- SOURCE EXCERPT -
....
It is not fully known yet what the full extent of the "Camera Connection kit" functionality on the iPad will provide out of the box, but almost certainly it will not allow the device to use inexpensive SD cards and USB devices as commodity extra storage such as on other smartphones and MIDs.

Since we know that the iPad is electronically capable of acting as a USB host and interfacing with SD cards using this kit, it would probably only require some simple driver work or perhaps even OS configuration file tweaking for a hacker to turn an SDHC camera card (now shipping in 16GB sizes for under $40 each) into a block storage device that is accessible directly by the user, or even allow large USB-powered SSDs to be used on the device.

Potentially, this could even allow a small USB webcam to be strapped to the device and permit video calls over Skype and other networks, or physical game controllers to be attached to the unit, although the latter is something potentially that Apple may want to  license legally to accessory developers/manufacturers.

CPU Frequency Adjustment

While the iPad is the fastest mobile device that Apple has shipped yet with its 1Ghz A4 CPU, there will always be those folks that want to exact even more performance out of their units.

CPU frequency adjustment on the iPhone and iPod Touch has only yielded marginal results. Indeed, the Samsung ARM processor used in the current generations of those devices are adjusted below their normal capabilities (The S5PC100 in the iPhone 3G S runs at 667Mhz but is actually a 833Mhz CPU) and hackers have had variable results at manipulating it.
....
- INFORMATION PROVIDED -
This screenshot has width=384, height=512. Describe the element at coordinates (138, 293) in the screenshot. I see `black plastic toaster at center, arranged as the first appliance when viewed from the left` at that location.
....
- EXERCISE DIRECTIONS -
Copy the iPad hacking excerpt word for word, from start to end. The lines play no role here.

- CORRECT RESULT -
It is not fully known yet what the full extent of the "Camera Connection kit" functionality on the iPad will provide out of the box, but almost certainly it will not allow the device to use inexpensive SD cards and USB devices as commodity extra storage such as on other smartphones and MIDs.

Since we know that the iPad is electronically capable of acting as a USB host and interfacing with SD cards using this kit, it would probably only require some simple driver work or perhaps even OS configuration file tweaking for a hacker to turn an SDHC camera card (now shipping in 16GB sizes for under $40 each) into a block storage device that is accessible directly by the user, or even allow large USB-powered SSDs to be used on the device.

Potentially, this could even allow a small USB webcam to be strapped to the device and permit video calls over Skype and other networks, or physical game controllers to be attached to the unit, although the latter is something potentially that Apple may want to  license legally to accessory developers/manufacturers.

CPU Frequency Adjustment

While the iPad is the fastest mobile device that Apple has shipped yet with its 1Ghz A4 CPU, there will always be those folks that want to exact even more performance out of their units.

CPU frequency adjustment on the iPhone and iPod Touch has only yielded marginal results. Indeed, the Samsung ARM processor used in the current generations of those devices are adjusted below their normal capabilities (The S5PC100 in the iPhone 3G S runs at 667Mhz but is actually a 833Mhz CPU) and hackers have had variable results at manipulating it.